The main aim of the manifold resistance was to question the narrow understanding of the actors involved, bringing visibility to the First Nations’ past oppression, which affects the present, and the ones who cannot speak for themselves. As McNab writes, “As conflicts over environmental issues become increasingly pervasive and urgent, the expansion of who and what is considered a performer becomes increasingly necessary matter” (
McNab 2018, p. 71). What we call the social and what we call the “public” should be redefined, as Jane Bennet writes in
Vibrant Matter (2010). The non-anthropocentric approach would be that the
public is constituted by an expanded and expanding company of humans and non-human entities (
Bennet 2010, p. 108–9). In this sense, as McNab sees it, “Fostering an ability to recognize the choreographies of resistance that endure outside of jurisdictional lines is increasingly urgent as the political implications of ongoing reciprocities between actants becomes more and more evident” (
McNab 2018, p. 73).
5. Concepts in Action—Conclusive Words
Overall, still, one may critically ask what is choreographic about these examples or events, or whether choreography is a suitable concept with which, or context in which, to discuss these. At first sight, it may seem far-fetched to look at all of the above through the lens of choreography. But, I argue, that if we look at social and political potentiality for change, then movement—as a passage to shared actuality—with the question of how this movement gets to be organized, then choreography is well suited for that discussion. In this essay, movement is seen in its elemental unit as a combination of potentiality and actuality, as a continuous passage to shared actuality and a change in space–time, or just as a difference that occurs over time and space. The concept of passage, or the event of passaging, becoming, and actualizing, is understood as an interaction of virtual and actual realms, of the virtual multiplicity of relationality, intensities and forces and the discursive materiality of the actuality.
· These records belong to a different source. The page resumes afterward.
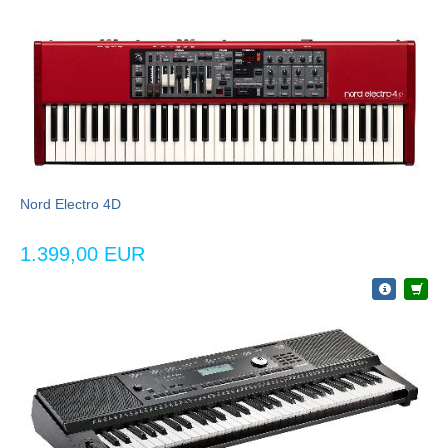
Nord Electro 4D
1.399,00 EUR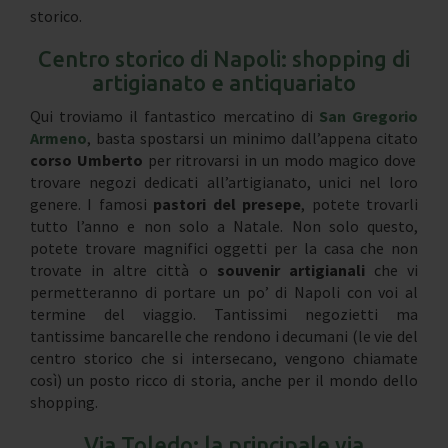
storico.
Centro storico di Napoli: shopping di
artigianato e antiquariato
Qui troviamo il fantastico mercatino di
San Gregorio
Armeno
, basta spostarsi un minimo dall’appena citato
corso Umberto
per ritrovarsi in un modo magico dove
trovare negozi dedicati all’artigianato, unici nel loro
genere. I famosi
pastori del presepe
, potete trovarli
tutto l’anno e non solo a Natale. Non solo questo,
potete trovare magnifici oggetti per la casa che non
trovate in altre città o
souvenir artigianali
che vi
permetteranno di portare un po’ di Napoli con voi al
termine del viaggio. Tantissimi negozietti ma
tantissime bancarelle che rendono i decumani (le vie del
centro storico che si intersecano, vengono chiamate
così) un posto ricco di storia, anche per il mondo dello
shopping.
Via Toledo: la principale via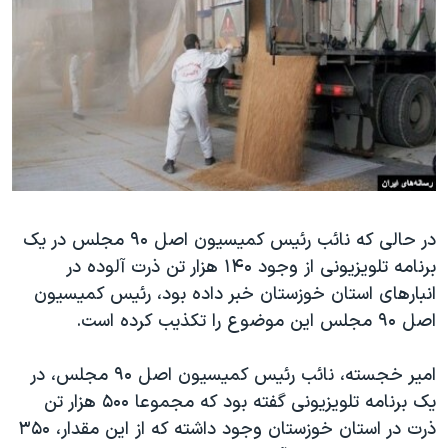
دنبال کنید
مستندها
فرهنگ و زندگی
حقوق شهروندی
انتخابات ریاست جمهوری آمریکا ۲۰۲۴
اقتصادی
حمله جمهوری اسلامی به اسرائیل
رمز مهسا
علم و فناوری
زبانهای مختلف
اسرائیل در جنگ
ورزش زنان در ایران
گالری عکس
اعتراضات زن، زندگی، آزادی
آرشیو پخش زنده
مجموعه مستندهای دادخواهی
در حالی که نائب رئیس کمیسیون اصل ۹۰ مجلس در یک
برنامه تلویزیونی از وجود ۱۴۰ هزار تن ذرت آلوده در
تریبونال مردمی آبان ۹۸
انبار‌های استان خوزستان خبر داده بود، رئیس کمیسیون
دادگاه حمید نوری
اصل ۹۰ مجلس این موضوع را تکذیب کرده است.
چهل سال گروگان‌گیری
امیر خجسته، نائب رئیس کمیسیون اصل ۹۰ مجلس، در
قانون شفافیت دارائی کادر رهبری ایران
یک برنامه تلویزیونی گفته بود که مجموعا ۵۰۰ هزار تن
اعتراضات مردمی آبان ۹۸
ذرت در استان خوزستان وجود داشته که از این مقدار، ۳۵۰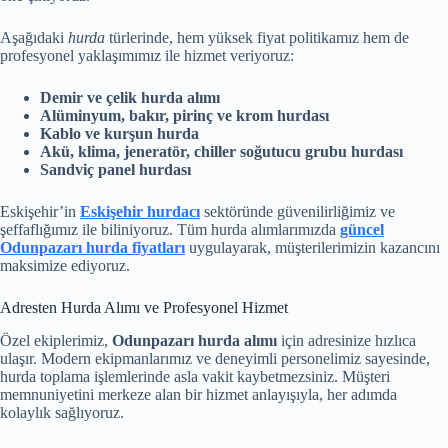
Aşağıdaki
hurda
türlerinde, hem yüksek fiyat politikamız hem de
profesyonel yaklaşımımız ile hizmet veriyoruz:
Demir ve çelik hurda alımı
Alüminyum, bakır, pirinç ve krom hurdası
Kablo ve kurşun hurda
Akü, klima, jeneratör, chiller soğutucu grubu hurdası
Sandviç panel hurdası
Eskişehir’in
Eskişehir hurdacı
sektöründe güvenilirliğimiz ve
şeffaflığımız ile biliniyoruz. Tüm hurda alımlarımızda
güncel
Odunpazarı hurda fiyatları
uygulayarak, müşterilerimizin kazancını
maksimize ediyoruz.
Adresten Hurda Alımı ve Profesyonel Hizmet
Özel ekiplerimiz,
Odunpazarı hurda alımı
için adresinize hızlıca
ulaşır. Modern ekipmanlarımız ve deneyimli personelimiz sayesinde,
hurda toplama işlemlerinde asla vakit kaybetmezsiniz. Müşteri
memnuniyetini merkeze alan bir hizmet anlayışıyla, her adımda
kolaylık sağlıyoruz.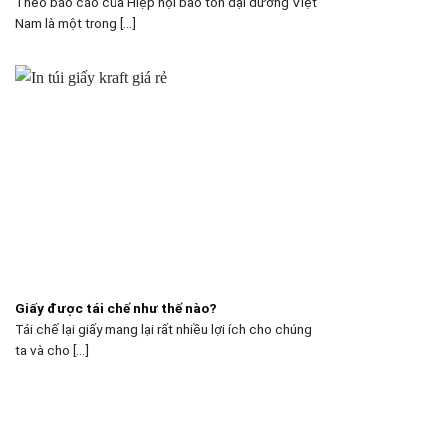
Theo báo cáo của Hiệp hội bảo tồn đại dương Việt
Nam là một trong [...]
Giấy được tái chế như thế nào?
Tái chế lại giấy mang lại rất nhiều lợi ích cho chúng
ta và cho [...]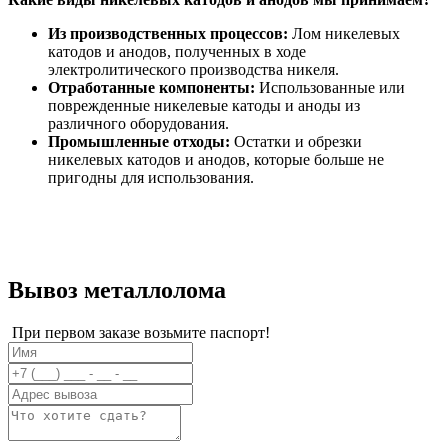
Из производственных процессов:
Лом никелевых
катодов и анодов, полученных в ходе
электролитического производства никеля.
Отработанные компоненты:
Использованные или
поврежденные никелевые катоды и аноды из
различного оборудования.
Промышленные отходы:
Остатки и обрезки
никелевых катодов и анодов, которые больше не
пригодны для использования.
Вывоз металлолома
При первом заказе возьмите паспорт!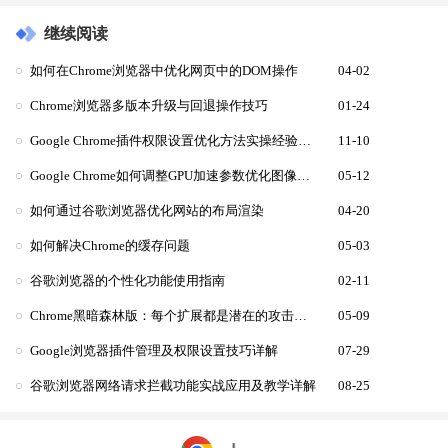
继续阅读
如何在Chrome浏览器中优化网页中的DOM操作
04-02
Chrome浏览器多版本升级与回退操作技巧
01-24
Google Chrome插件权限设置优化方法实操经验分享
11-10
Google Chrome如何调整GPU加速参数优化图像处理性能
05-12
如何通过谷歌浏览器优化网站的布局渲染
04-20
如何解决Chrome的缓存问题
05-03
谷歌浏览器的个性化功能使用指南
02-11
Chrome黑暗森林版：每个扩展都是潜在的攻击向量
05-09
Google浏览器插件管理及权限设置技巧详解
07-29
谷歌浏览器网络请求拦截功能实战应用及教学详解
08-25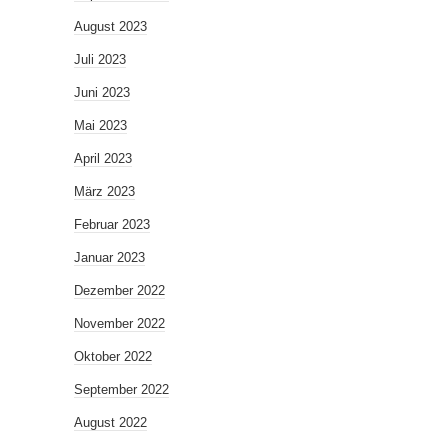
August 2023
Juli 2023
Juni 2023
Mai 2023
April 2023
März 2023
Februar 2023
Januar 2023
Dezember 2022
November 2022
Oktober 2022
September 2022
August 2022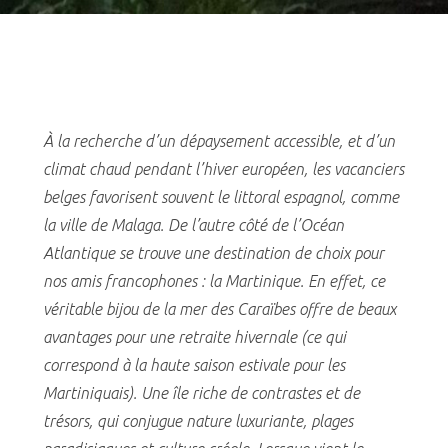
À la recherche d’un dépaysement accessible, et d’un
climat chaud pendant l’hiver européen, les vacanciers
belges favorisent souvent le littoral espagnol, comme
la ville de Malaga. De l’autre côté de l’Océan
Atlantique se trouve une destination de choix pour
nos amis francophones : la Martinique. En effet, ce
véritable bijou de la mer des Caraïbes offre de beaux
avantages pour une retraite hivernale (ce qui
correspond à la haute saison estivale pour les
Martiniquais). Une île riche de contrastes et de
trésors, qui conjugue nature luxuriante, plages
These are seen as being in constant interaction with each other. The concept of choreography comes into the picture when we start to look at how things become actualized and organized, and what ideas, aims and intentions guide and condition the movement to appear as something, as a meaningful compositional form and event. Choreography is seen as both intentionally composed and spontaneously emerging, always situationally and contextually, responding to specific conditions for its emergence—for example, to different spatial and temporal conditions and understandings. The concepts of space and time appear to be far from simple but are instead diverse and multifaceted aspects of existence, and depending on the approach and understanding of them, they affect both the emergence of choreography and the interpretations of existing social choreographies differently. The concept of social is seen as a field of discursive interactions among corporeal, embodied beings in an environment of constant change. The notion of a kinaesthetic field positions us as participants amidst the changing environments, whereas our kinaesthetic and spatial intelligence enables us to orientate, navigate and interact in those fields. In addition, they enable us to choreograph as well as participate in choreographies in social spaces, which could be seen as organizing movement in time and space but also as a choreographic actualization of intensities in different discursive fields.